Reno McCormick has been playing music for 35 years professionally. He plays and teaches dobro, banjo, fiddle, mandolin and guitar playing country and blue grass. He owns Reno's music...read more
The guitar has been around for nearly 5,000 years, developed from even more ancient instruments akin to the sitar, it has been inspiring audiences since its first chord was strummed. It is the primary instrument involved in many genres of music including country, blues, flamenco, rock, and pop, and has been celebrated as one of the most expressive instruments in the world. Whether blending acoustic harmonies on a classical guitar or shredding solos on an electric, the importance of the guitar to 20th century music cannot be ignored.
In the free video series our expert Reno McCormick will give you lessons, tips, and advice on what to look for in a guitar, how to use a capo, principles of rhythm guitar, and how to flatpick bluegrass. He will also show you a bit about Beaumont Rag and double stops, along with some tips and advice for tuning the guitar. So grab your axe and get ready to flatpick your way to stardom.

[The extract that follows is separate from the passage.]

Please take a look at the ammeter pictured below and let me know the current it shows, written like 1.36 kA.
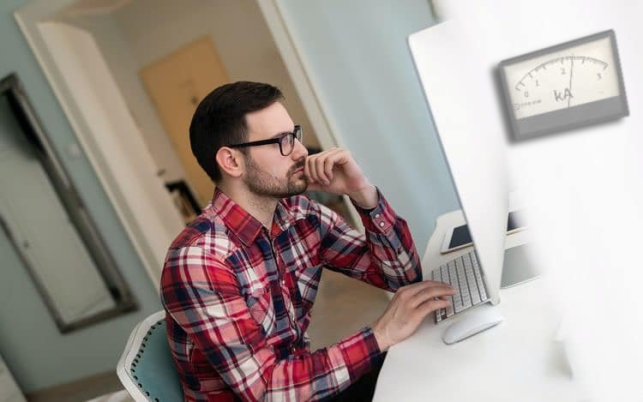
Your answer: 2.25 kA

"Hi. On behalf of Expert Village, I'm Reno at Reno's Music Shop in Camp Verde, Arizona, and I'm going to tell you about flatpicking guitar. Well, for flatpicking guitar we can blame Doc Watson for. He was, he's a blind guitar player, he's probably in his 70s or 80s now and he was a fiddle player and he liked to play the fiddle melodies on the guitar, so he learned to use his pick and pick out the single notes. And he was very good at it, very fast, very clean. That's a Doc Watson signature is cleanliness. You always knew it was Doc Watson when you heard, when you hear, he's still alive, but he's slowed down a little bit but he's still faster than most people and that's the beginning of flatpicking. Goes to Tony Rice, goes, there's so many of them now that you can't even name them all. It's a, flatpicking is a bluegrass innovation. We want to be able to play with the fiddles and the banjos and the mandolins. So we, first off, we're going to use the biggest pick we can hold that doesn't slow us down too much. At least a one millimeter, if not a one and a half millimeter pick. That gives us excellent tone and the pick isn't spending half its time trying to catch up to our hand, which is going to be flying down these strings."